Death in Stockwell: the unanswered questions
He wasn't wearing a heavy jacket. He used his card to get into the station. He didn't vault the barrier. And now police say there are no CCTV pictures to reveal the truth. So why did plainclothes officers shoot young Jean Charles de Menezes seven times in the head, thinking he posed a terror threat? Special report by Tony Thompson, and Tom Phillips in Brazil.
When armed police surrounded the home of Muktar Said-Ibrahim in London's north Kensington earlier this month and ordered him outside, the 27-year-old had only one question: 'How do I know you're not going to shoot me like that guy at Stockwell tube station?' As a suspect in the failed bombings of 21 July, he was perhaps right to be nervous.
A week earlier a Brazilian electrician called Jean Charles de Menezes had been shot and killed by armed police less than 24 hours after the attempted bomb attacks. Everyone was nervous. What would the police do next?

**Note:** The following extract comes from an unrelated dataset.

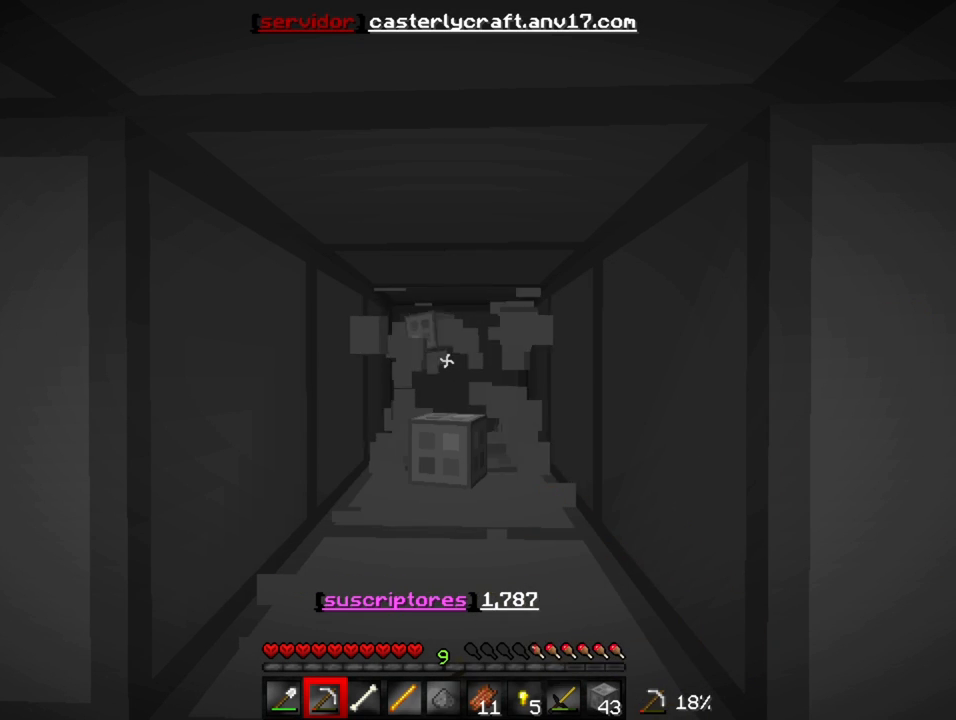
Gameplay with keyboard; each line is a JSON object with the keys held at the frame after it. "events" lists presses ("down") and releases ("up") of "a", "d", "s" and "w" between this image and that frame as [ms after this image, input, new state], when the widget could be followed in between. No other keys are recorded. Mouse input is not recorded.
{"keys": ["w"], "events": [[500, "w", "down"]]}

Now an Observer investigation has raised fresh questions about the death of de Menezes, whose killing is being investigated by the Independent Police Complaints Commission. The Observer has discovered that a key element of the investigation will be scrutiny of a delay in calling an armed team to arrest de Menezes, which meant he had already entered the station by the time the officers arrived.
That delay was crucial. If the police thought de Menezes was dangerous - perhaps a bomber - the fact that he was already in the station would have heightened tension and increased the chances of something going wrong.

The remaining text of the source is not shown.